How to Clear /private/tmp on Mac Manually (Step-by-Step)
Step 1: Check what is actually there
Open Terminal and list the contents with sizes:
sudo du -sh /private/tmp/* 2>/dev/null | sort -rh | head -30
This shows the largest items first. Note any directories with recognisable names from apps you use actively — do not remove those yet.
Step 2: Identify open file handles in /private/tmp
Run this to see which processes currently have files open there:
sudo lsof +D /private/tmp 2>/dev/null
If the output is empty (or shows only your Terminal session), it is safe to proceed with cleanup. If you see other processes, quit them first or wait until they finish.

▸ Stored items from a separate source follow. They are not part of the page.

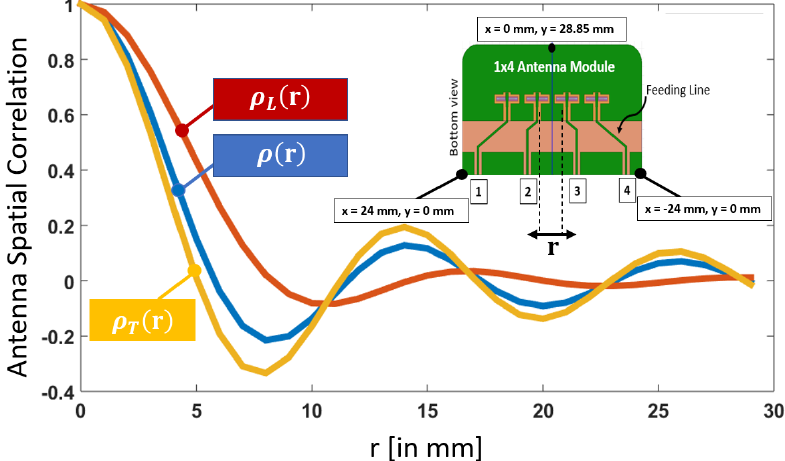
Figure 4. Transverse, longitudinal and total antenna spatial correlation as a function of the separa- tion distance r between array elements.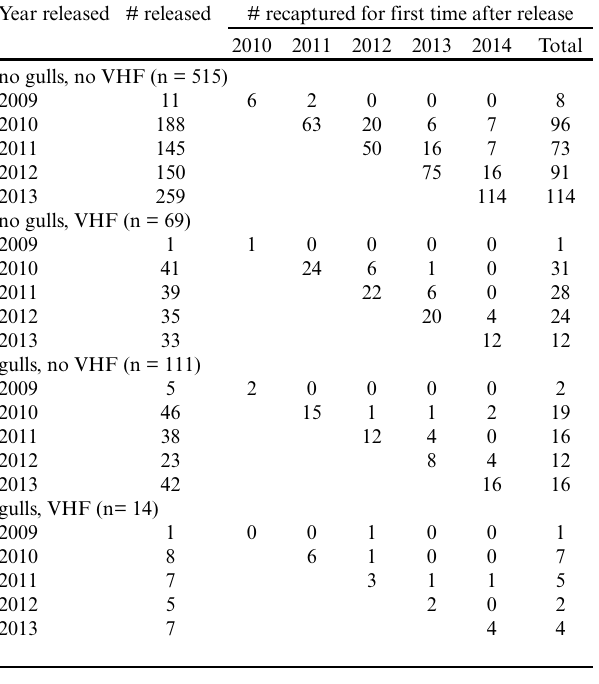
Table 1 . Reduced m-array showing when and how many adult Leachapo’s Storm-petrels ( Oceanodroma leucorhoa ) were recaptured for the first time after initial release at Bon Portage Island, Nova Scotia, Canada, 2009 to 2014. Note that “# released” at a particular occasion (Year released) includes storm- petrels newly banded and those that were previously banded and recaptured at that occasion. Storm-petrels were separated into those nesting in plots with (gulls, 10 plots) and without (gulls, 2 plots) Herring Gulls ( Larus argentatus ) and those with (very high frequency [VHF]) and without (no VHF) VHF tags. Sample size of storm-petrels at initial capture is shown in parentheses. Numbers of storm-petrels from each group were pooled for the initial analysis.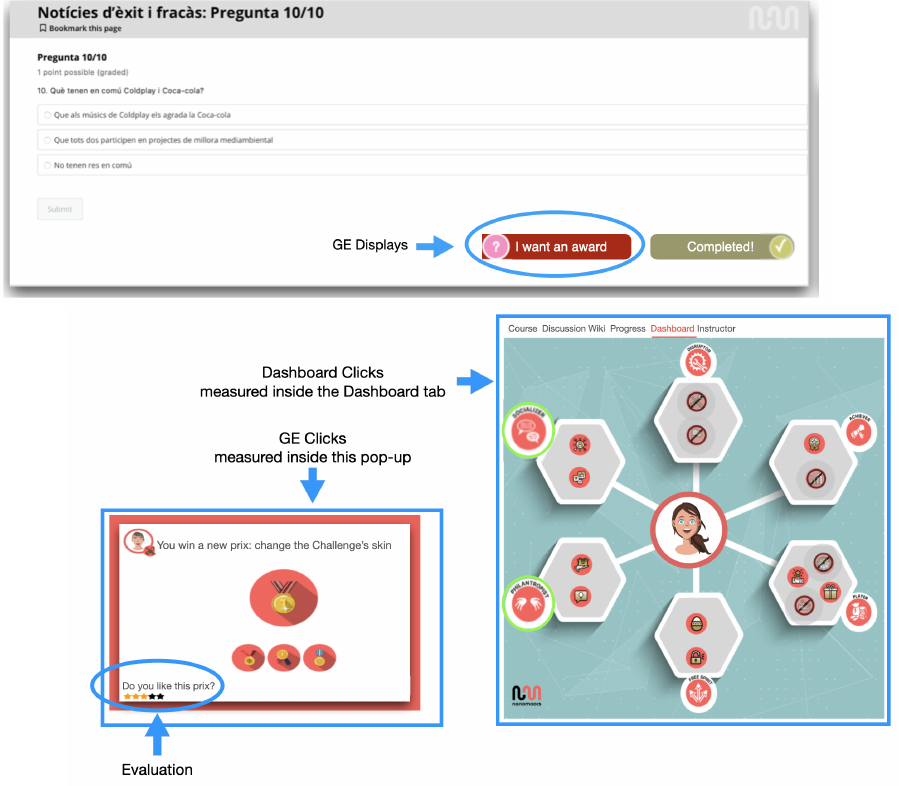
Figure 5. Top: GE Displays are collected using clicks on the button I want an award . Bottom left: GE Clicks are monitored using clicks on the GE, while Evaluations refer to the scorings of each displayed game element using stars. Bottom right: Dashboard Clicks refer to those clicks made in the dashboard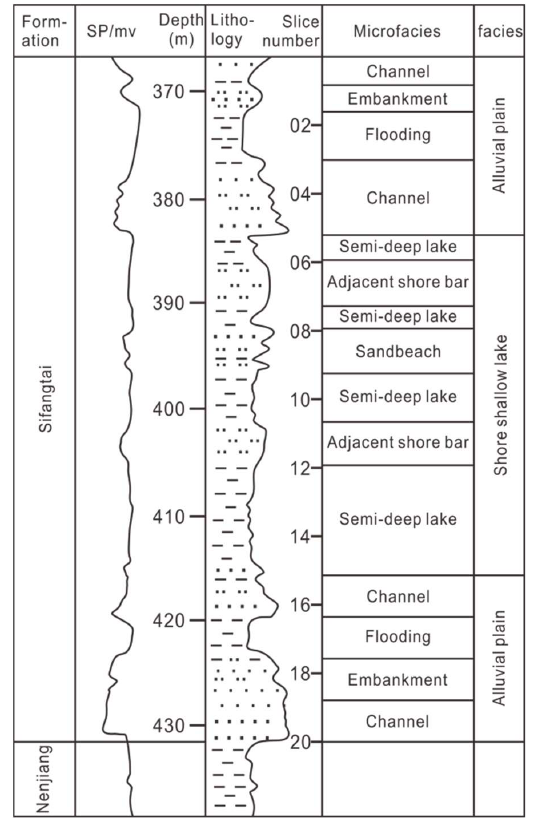
Figure 9. Sedimentary evolution in well 28. It is modified from Chen et al. in 2013 [41].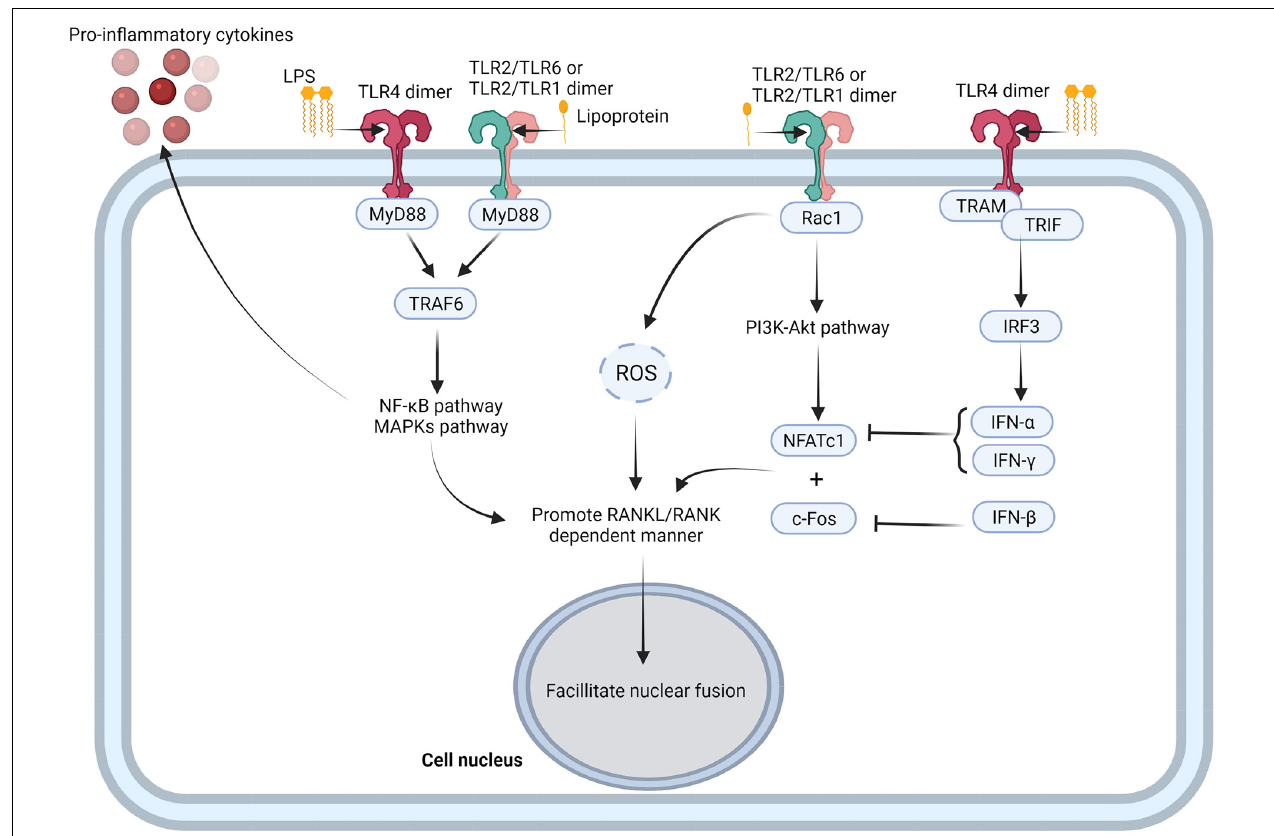
FIGURE 3 | TLRs-mediated activation of osteoclastogenesis. TLR4 and TLR2 combine with PAMPs, such as LPS and lipoprotein, to form TLR4 dimer, TLR2/TLR1, and TLR2/TLR6 dimer. TLRs recruit TRAF6 with MyD88, and activate NF- κ B and MAPK pathway (Souza and Lerner, 2019). NF- κ B and MAPK pathways not only promote inflammatory cytokine production from osteoclast precursor cells, but also promote RNAKL/RANK dependent manner and facilitate nuclear fusion of osteoclast precursor cells (Souza and Lerner, 2019). TLR2/TLR1 dimer and TLR2/TLR6 dimer also activate PI3K-Akt pathway through recruitment of Rac1 and facilitate expression of NFATc1 (Shen et al., 2010; Kanzaki et al., 2016), while TLR4 dimer promotes expression of IFN- α and IFN- β though TRAM/TRIF/IRF3 signaling axis to negative regulate NFATc1 (Liu et al., 2016; Kwon et al., 2019). Figure was created using BioRender.com.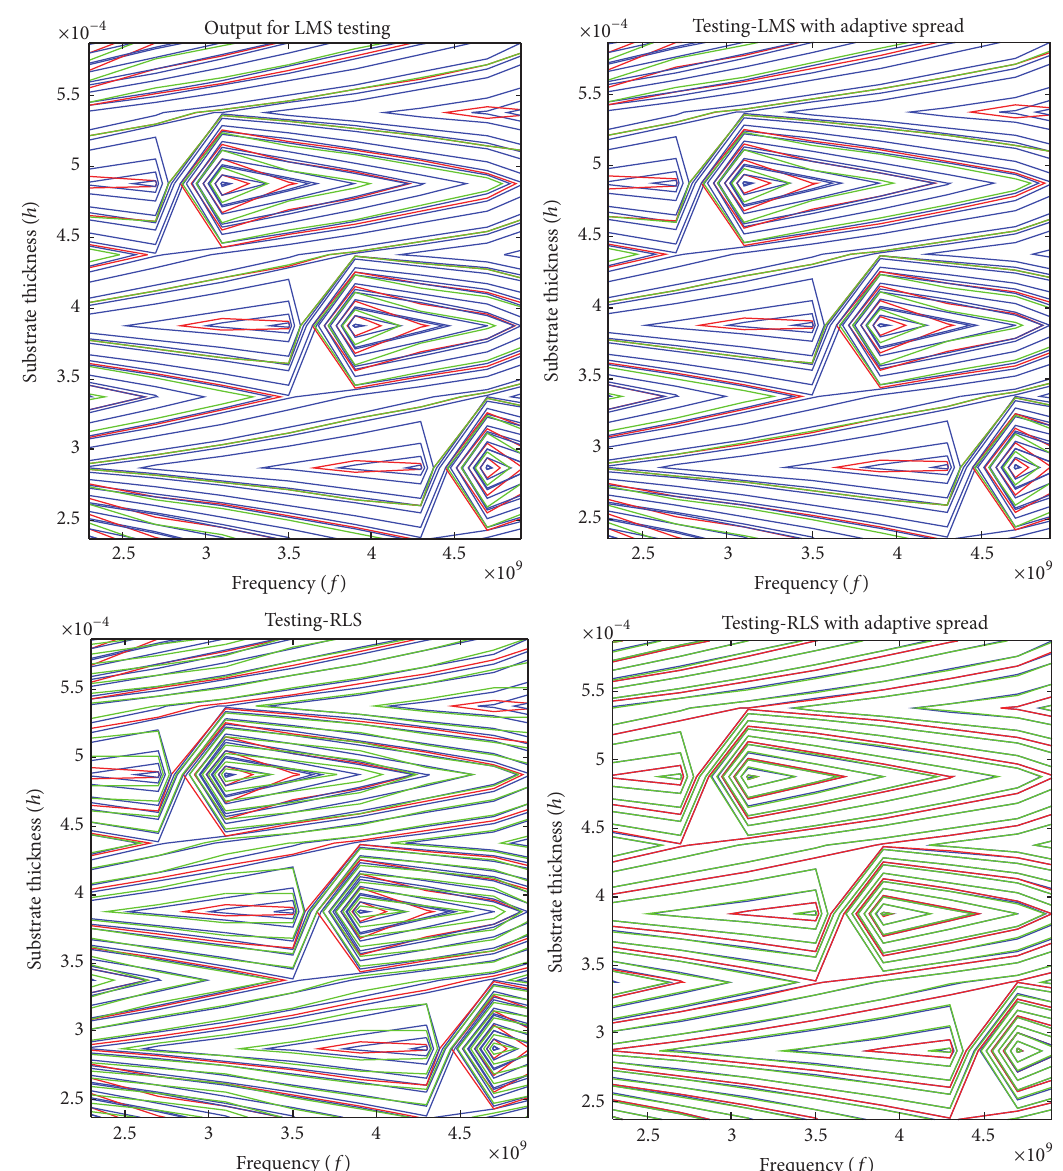
Figure 7: Contour plots of the LMS, RLS, and adaptive spread algorithms in MSA synthesis.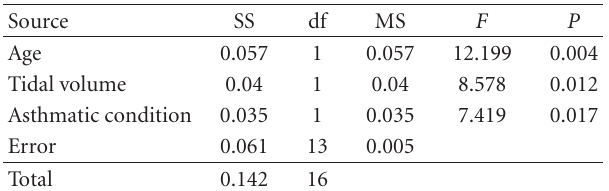
Table 5: Analysis of covariance for total deposited fraction by asthmatic condition.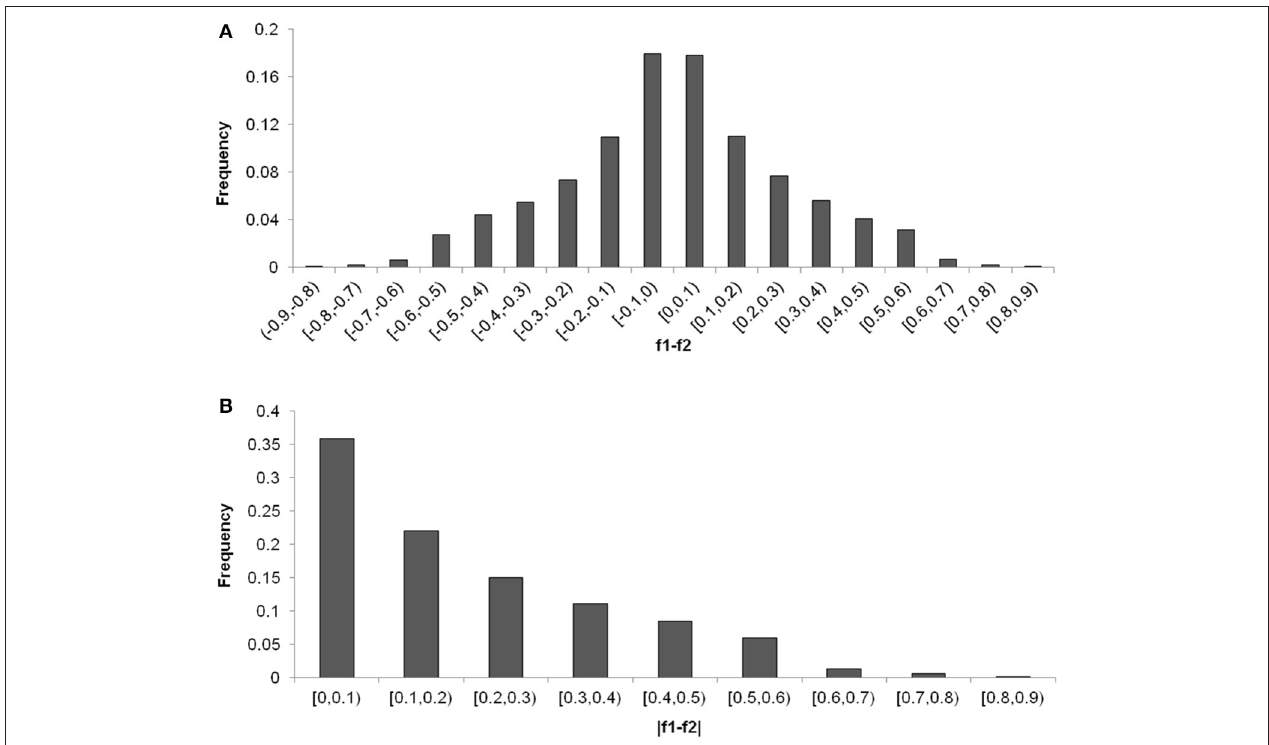
FIGURE 5 | Distribution of the differentiation of allele frequencies, f1-f2 (A) and |f1-f2| ( B , absolute values of f1-f2) between Chinese and American soybean accessions.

Step 3: Remove orphaned files and directories
Delete everything older than 24 hours that no running process has open:
sudo find /private/tmp -mindepth 1 -mtime +1 -exec rm -rf {} + 2>/dev/null
The -mindepth 1 flag prevents the command from attempting to remove /private/tmp itself. The -mtime +1 filter skips files modified within the last day, which reduces the chance of touching something in active use.
Step 4: Verify the result
du -sh /private/tmp
You should see a much smaller number. On a developer machine that hasn't been rebooted in months, this single step can reclaim several gigabytes.
What to Leave Alone in /private/tmp
Some files in /private/tmp look orphaned but are actually important for a running session:
- SSH agent sockets —
ssh-XXXXXX/agent.NNNdirectories are created byssh-agentand your shell relies on them during the current login session. - Launchd socket files — certain daemons register UNIX domain sockets under
/private/tmp. Deleting them forces the service to restart (usually harmless but occasionally disruptive). - Running installer payloads — if a
.pkgis installing right now, its staging directory must not be touched.
When in doubt, reboot — it is the cleanest and safest option.
/tmp vs. Other Temp Locations on Mac: Know What You Are Cleaning
macOS spreads temporary and cached data across several locations. Clearing only /private/tmp often misses the larger space hogs. Here is a quick map:
/private/tmp— system-wide temp files, cleared on reboot.~/Library/Caches— per-user app caches; safe to clear on a per-app basis. See our guide on how to clear system cache on Mac for details.~/Library/Developer/Xcode/DerivedData— Xcode build products; can grow to 20–50 GB on active projects.~/.cargo/registry— Rust crate source cache (not a temp dir, but often forgotten).~/.m2/repository— Maven artifact cache for Java projects./var/folders— per-user temporary files managed by launchd; macOS auto-expires entries here, so manual cleanup is rarely needed.
If you want a single view of all these locations, a tool like Crumb can audit all of them at once and show what is safe before you delete anything — particularly useful when you are trying to understand what is actually eating your disk.
Automating /private/tmp Cleanup Without Surprises
Rather than running manual commands each month, you can create a launchd agent that removes old files on a schedule. Save the following plist to ~/Library/LaunchAgents/com.user.tmpcleaner.plist:
<?xml version="1.0" encoding="UTF-8"?>
<!DOCTYPE plist PUBLIC "-//Apple//DTD PLIST 1.0//EN"
"http://www.apple.com/DTDs/PropertyList-1.0.dtd">
<plist version="1.0">
<dict>
<key>Label</key>
<string>com.user.tmpcleaner</string>
<key>ProgramArguments</key>
<array>
<string>/usr/bin/find</string>
<string>/private/tmp</string>
<string>-mindepth</string>
<string>1</string>
<string>-mtime</string>
<string>+7</string>
<string>-exec</string>
<string>rm</string>
<string>-rf</string>
<string>{}</string>
<string>+</string>
</array>
<key>StartCalendarInterval</key>
<dict>
<key>Hour</key>
<integer>3</integer>
<key>Minute</key>
<integer>0</integer>
</dict>
</dict>
</plist>
Load it with:
launchctl load ~/Library/LaunchAgents/com.user.tmpcleaner.plist
This runs every night at 3 AM and removes any file or directory in /private/tmp not modified in the past seven days. The seven-day window gives long-running installs or background jobs time to finish before their scratch files are swept away.